Berusaha tampak sibuk, aku langsung menjawab rekan kerjaku itu sekenanya, sembari mengambil benda apa pun yang pertama teraba.

"Oalah, piring kotor saiki bentuke tabung karo kerucut, yo."

"Hah?" Butuh beberapa detik sebelum aku menyadari sindiran Aryo. "Eh-ehehe ... maksudnya abis ini, Yok. Mau bagi-bagi trompet dulu, sama nawarin minum."

"Oooh, ya, ya, ya. Sip, deh. Nek wis, langsung balik belakang lho. Ojo sampek aku kudu mondar-mandir nyusul sini lagi."

Aku hanya membalas dengan mengangkat kedua ibu jari, lalu tersenyum lebar bak fotomodel majalah Aneka Yess! yang terkenal dengan jargon 'senyum tiga jari'. Sudah sampai didatangi begini, aku pun kembali melayani para tamu. Sesekali, tentu saja aku masih tidak bisa menahan hasrat untuk mencuri pandang ke arah panggung. Gina masih di atas sana, masih memukau para penikmat musiknya.

Empat jam berlalu, jarum arloji di pergelangan tanganku sudah menunjuk angka sebelas. Pesta akhir tahun nan meriah pun berakhir sudah. Para tamu undangan yang sempat memadati balai riung pun berangsur pergi, meninggalkan kekacauan di hampir setiap sudut ruangan ini. Setidaknya, usaha kami untuk memuaskan mereka tidak sia-sia. Kini, mereka diarahkan untuk berpindah ke atap gedung. Perayaan kembang api akan dimulai tepat pukul dua belas.

Timku yang selalu sial dalam pengundian tugas, mendapat kehormatan tambahan sebagai penanggung jawab kebersihan. Beruntung, ketua dan para senior bisa dengan mudah meloloskan diri. Mereka pulang lebih awal dengan dalih berkumpul bersama keluarga. Sedangkan Aryo, yang seharusnya lembur berdua denganku, mendadak harus ke rumah sakit karena istrinya melahirkan. Memang hanya aku—si lajang malang—saja yang selalu tersedia.

Berada di tengah hiruk-pikuk selama berjam-jam itu sangat menyiksa. Aku benci keramaian. Tetapi ... sendirian begini, di saat kebanyakan orang sedang bersenang-senang dengan manusia favorit mereka, juga tidak kalah menyebalkan. Ah, sudahlah. Sebaiknya segera kuselesaikan kewajiban yang sejak tadi terus mencari perhatian ini. Mari secepatnya pulang dan tidur.

Sebagai teman supaya tidak terlalu lengang, kubuat daftar panjang yang seluruhnya berisi lagu-lagu Gina. Sambil membereskan meja dan kursi, sesekali aku bersiul dan bersenandung mengikuti alunan musik dari ponselku itu. Kedua kaki pun ikut tergerak untuk berputar ke kiri dan kanan dengan lincah. Sampai di satu titik, seseorang mengejutkanku dari belakang.
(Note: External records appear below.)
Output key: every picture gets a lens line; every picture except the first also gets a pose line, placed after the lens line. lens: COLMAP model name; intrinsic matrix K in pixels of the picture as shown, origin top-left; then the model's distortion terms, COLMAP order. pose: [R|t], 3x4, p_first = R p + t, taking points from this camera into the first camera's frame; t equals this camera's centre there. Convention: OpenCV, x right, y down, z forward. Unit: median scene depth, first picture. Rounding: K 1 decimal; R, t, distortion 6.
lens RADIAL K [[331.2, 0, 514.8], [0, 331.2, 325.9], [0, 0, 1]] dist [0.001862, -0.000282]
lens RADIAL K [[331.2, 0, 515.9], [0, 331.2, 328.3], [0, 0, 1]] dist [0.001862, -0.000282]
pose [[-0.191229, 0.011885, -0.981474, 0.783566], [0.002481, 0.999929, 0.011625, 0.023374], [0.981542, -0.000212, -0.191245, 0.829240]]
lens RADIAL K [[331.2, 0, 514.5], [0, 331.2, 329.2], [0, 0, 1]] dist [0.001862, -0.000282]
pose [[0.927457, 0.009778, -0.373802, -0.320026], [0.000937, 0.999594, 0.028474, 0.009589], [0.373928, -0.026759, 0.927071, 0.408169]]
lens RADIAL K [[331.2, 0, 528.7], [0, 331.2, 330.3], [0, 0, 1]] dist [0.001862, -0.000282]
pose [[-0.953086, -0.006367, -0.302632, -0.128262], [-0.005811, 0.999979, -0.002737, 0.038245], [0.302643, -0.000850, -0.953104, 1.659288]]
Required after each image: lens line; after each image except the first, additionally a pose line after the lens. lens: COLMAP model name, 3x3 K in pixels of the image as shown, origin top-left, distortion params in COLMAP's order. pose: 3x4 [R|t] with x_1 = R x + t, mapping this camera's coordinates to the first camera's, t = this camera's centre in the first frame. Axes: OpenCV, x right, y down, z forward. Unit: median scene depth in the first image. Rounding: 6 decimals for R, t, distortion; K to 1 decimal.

"Eh, sori, sori." Gina buru-buru meminta maaf begitu melihat tanganku sibuk menangkap beberapa botol kosong yang terlepas dari cengkeraman. "Sini, aku ban—"

"Jangan!" hardikku. Seketika itu juga langkah Gina terhenti. "A-anu, sori, m-maksudnya itu, nanti tanganmu kotor. Udah, biar aku aja, Gin."

Aduh! Aku kelepasan menyebut namanya dengan sok akrab. Gina berjalan semakin mendekat ke arahku dengan senyum lebar di wajahnya. "Kayak sama siapa aja sih, Tom. Dulu juga kita biasa lembur berdua gini, kan?"